> [WORK INSTRUCTION]: Tally every line of the records below that includes "down", and reply with the total alone.
═══ DATA EXTRACTS
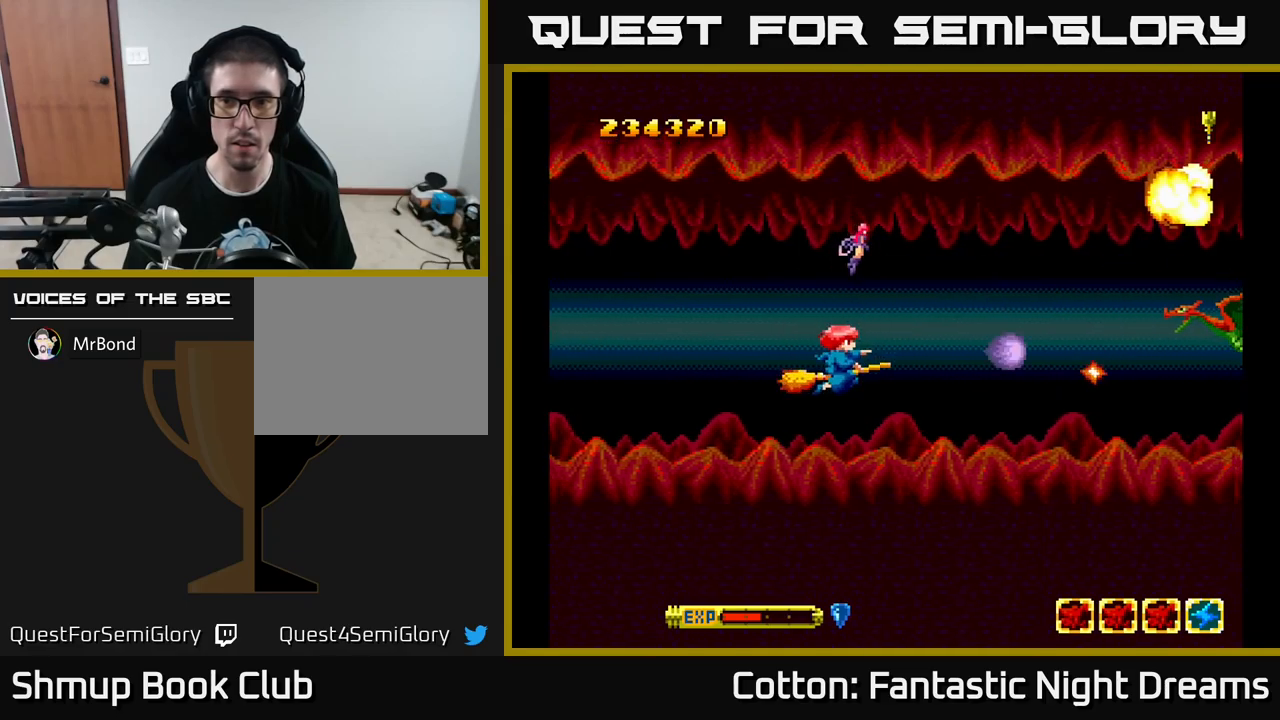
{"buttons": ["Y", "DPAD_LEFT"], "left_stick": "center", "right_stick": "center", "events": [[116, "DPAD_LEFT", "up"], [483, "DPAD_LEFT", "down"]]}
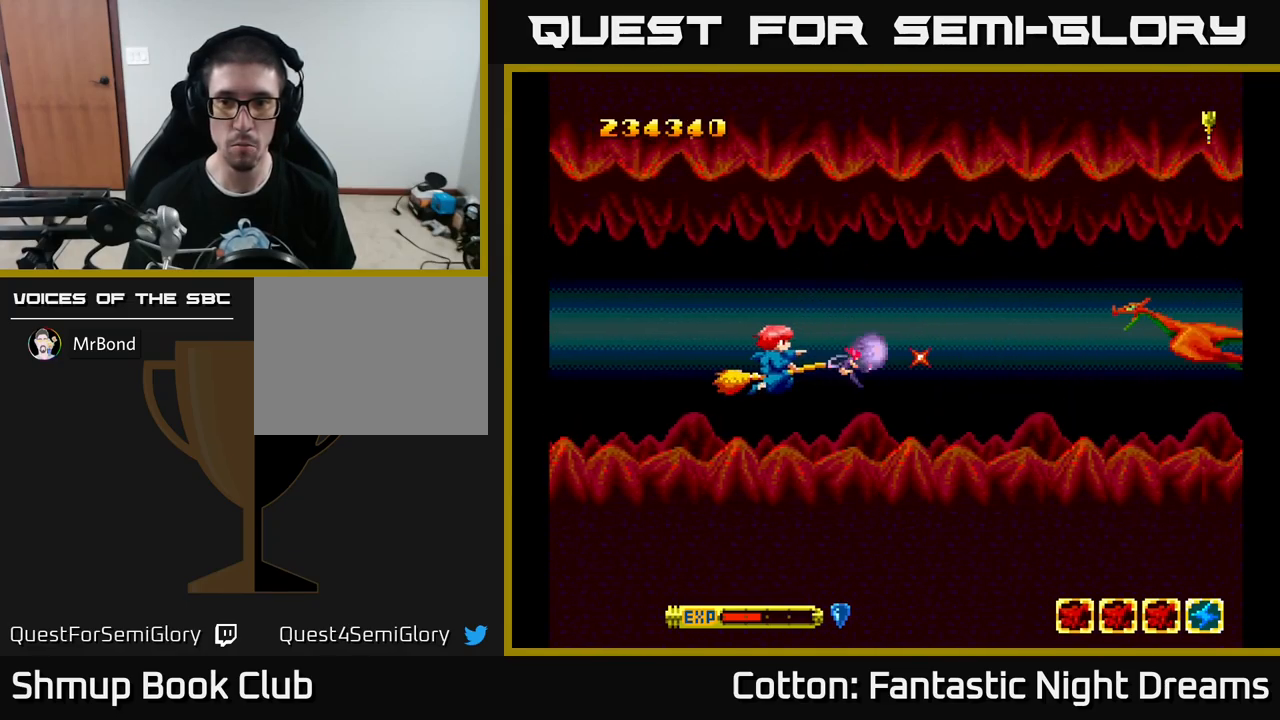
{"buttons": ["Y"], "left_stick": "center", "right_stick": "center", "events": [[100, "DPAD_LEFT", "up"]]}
══════
═══ DATA EXTRACTS
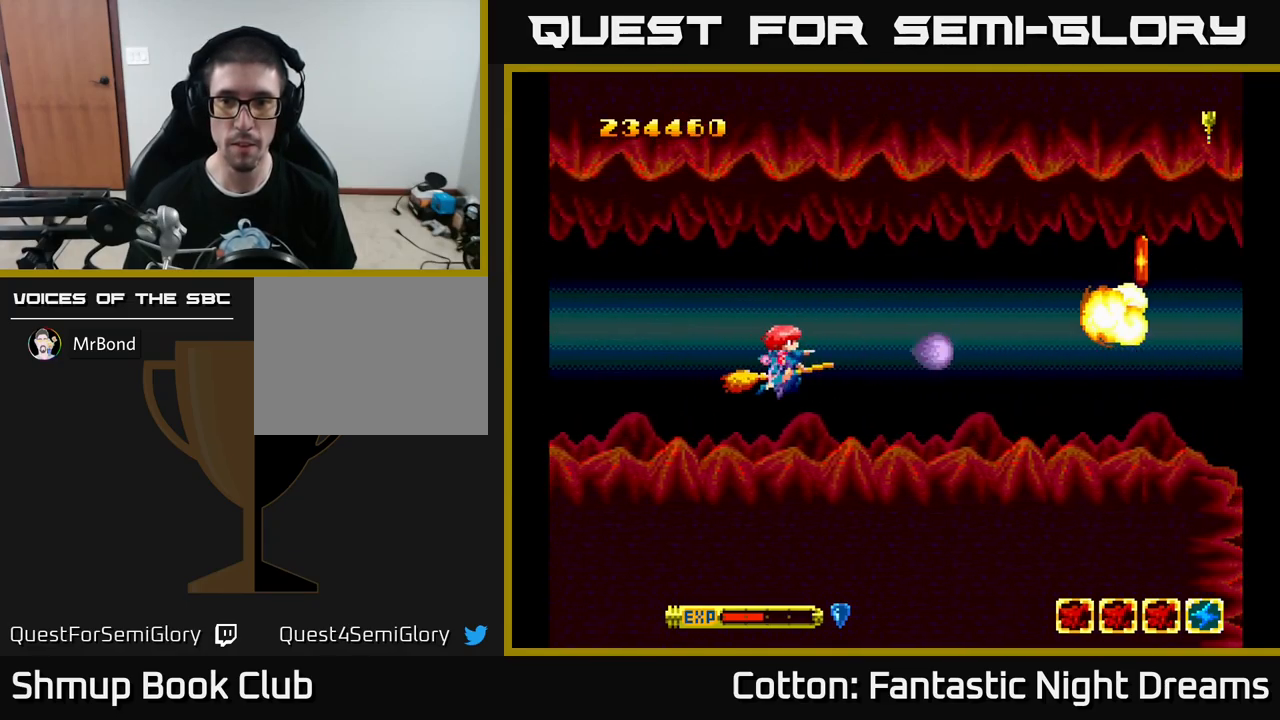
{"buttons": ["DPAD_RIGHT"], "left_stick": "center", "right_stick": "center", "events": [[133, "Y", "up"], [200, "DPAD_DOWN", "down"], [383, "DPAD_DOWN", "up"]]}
══════
> [EXERCISE RESPONSE]: 2